I tormented myself over the running time, settling finally on a freakish fifty-seven-minute movie that was screened at a couple of documentary festivals. It could have been a hundred and fifty-seven minutes, could have been four hours, six hours. It wore me out, beat me down, I became Jerry's frenzied double, eyeballs popping out of my head. Sometimes a thing that's hard is hard because you're doing it wrong. This was not wrong. But I didn't want Elster to know about it. Because how would it make him feel, being a successor, a straight man to a rampaging comic.

My wife said to me once, "Film, film, film. If you were any more intense, you'd be a black hole. A singularity," she said. "No light escapes."

I said, "I have the wall, I know the wall, it's in a loft in Brooklyn, big messy industrial loft. I have access pretty much any time day or night. Wall is mostly pale gray, some cracks, some stains, but these are not distractions, they're not self-conscious design elements. The wall is right, I think about it, dream about it, I open my eyes and see it, I close my eyes it's there."

"You feel a deep need to do this thing. Tell me why," he said.

"You're the answer to that question. What you say, what you'll tell us about these last years, what you know that no one knows."

We were inside, it was late, he wore the old rumpled trousers, a cruddy sweatshirt, his big dumb feet in dressy leather sandals.

"I'll tell you this much.
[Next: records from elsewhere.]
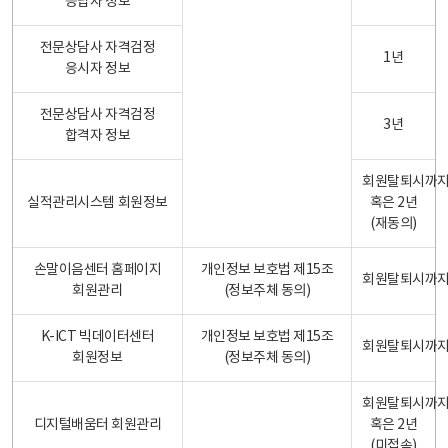
응답자 정보
전문상담사 자격검정
1년
응시자 정보
전문상담사 자격검정
3년
합격자 정보
회원탈퇴시까
실적관리시스템 회원정보
혹은 2년
(재동의)
손말이음센터 홈페이지
개인정보 보호법 제15조
회원탈퇴시까
회원관리
(정보주체 동의)
K-ICT 빅데이터센터
개인정보 보호법 제15조
회원탈퇴시까
회원정보
(정보주체 동의)
회원탈퇴시까
디지털배움터 회원관리
혹은 2년
(미접속)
War creates a closed world and not only for those in combat but for the plotters, the strategists. Except their war is acronyms, projections, contingencies, methodologies."

He chanted the words, he intoned liturgically.

"They become paralyzed by the systems at their disposal. Their war is abstract. They think they're sending an army into a place on a map."

He was not one of the strategists, he said unnecessarily. I knew what he was, or what he was supposed to be, a defense intellectual, without the usual credentials, and when I used the term it made him tense his jaw with a proud longing for the early weeks and months, before he began to understand that he was occupying an empty seat.